The restaurant manager handed us a few pieces of pita and we were all set. We sat by the water (p.s. Akko is a port city in the north) and really enjoyed our meal. The hummus was thick and oily. It had lots of chick peas mixed in. Had we been able to go into Hummus Said, we could have tried their other kinds of hummus: They have hummus with garlic, eggplant, eggs, peppers and many other varieties. We'll go back sometime.

After lunch we took a little boat ride around the water, visited a beautiful old mosque called Al-Jazzar and got a little freaked out when a man kicked his puppy in the shuk.

Al-Jazzar was a very cruel 18th century leader of Akko who used to have parents kill their own children just to display their loyalty to him. People were really said when he died, but they kept his mosque anyway. Dafna and I had somewhat of an emotional religious experience there. It was odd and surprising.

After Akko we took a sheirut to Nahariyya to spend the first couple days of Pesach with Dafna's family. The food and family were amazing. Nahariyya is a beautiful northern town right on the beach.

Journeying down south, we went to a couple museums in Tel Aviv FOR FREE yesterday. Thanks to Bank HaPoalim, during Chol HaMoed lots of museums are free to the public. We went to the Tel Aviv Art Museum and Beit Hatfutsot (Diaspora Museum), Dafna's old stomping grounds. We saw some awesome new exhibits. One particularly cool one at Beit Hatfutsot was of a digital, surround sound t'fillah experience. We loved the Degas sculptures on display at the art museum.

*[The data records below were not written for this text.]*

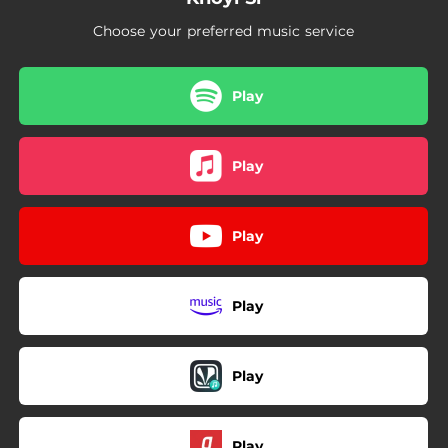
Choose your preferred music service
Play
Play
Play
Play
Play
Play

To top off that day, Dafna made some fabulous apple matzah kugel.

Thursday, April 1, 2010

Everyone has their fears

I think Dafna just overcame one of hers. She pitched our tent in my kitchen. We're leaving early tomorrow morning for a tiyul to the Negev, the glorious desert south of Israel. Dafna was nervous that we wouldn't be able to figure out how to set up our tent, or that when we purchased the tent today, unbeknownst to us we were purchasing a 1987 Israel guide book and some trash bags. As it turns out, the tent is quite cozy. Quite cozy, like, are you breathing on me but in a friendly way. Really, it's hamish.

We'll be going to Qumran, Ein Gedi, Mount Sodom and a Flour Cave and camping out at Mamshit's Camel Ranch tomorrow. We'll see how much we really get to, but we're ambitious. Saturday's itinerary includes a relaxing Shabbat hiking and then camping out in Sde Boker. Plenty of people around. Sunday we're going to Dimona to see the Black Israelite community, do some nuclear experiments and eat vegan soul food. Then, Be'er Sheva and its museums--the Israeli Air Force Museum, Joe Alon Museum and an art museum. Maybe we'll visit the national park there. The sky is the limit.

Dafna's cousin recommends zipping our tent doors tight so that Bedouins don't jump in. Okay. April Fool's? Unfortunately, not in this case. Drink a ton of water. It's supposed to be around 100. Wear a hat. Stay around people and not Asiatic asses. Be patient with each other.

My fear is overdosing on bamba. Two cheers for kidniyot!

Crossing my fingers for well marked signs.

All in all, we are so excited for this trip. It's going to be gorgeous.

Wish us luck and happy matzah to all!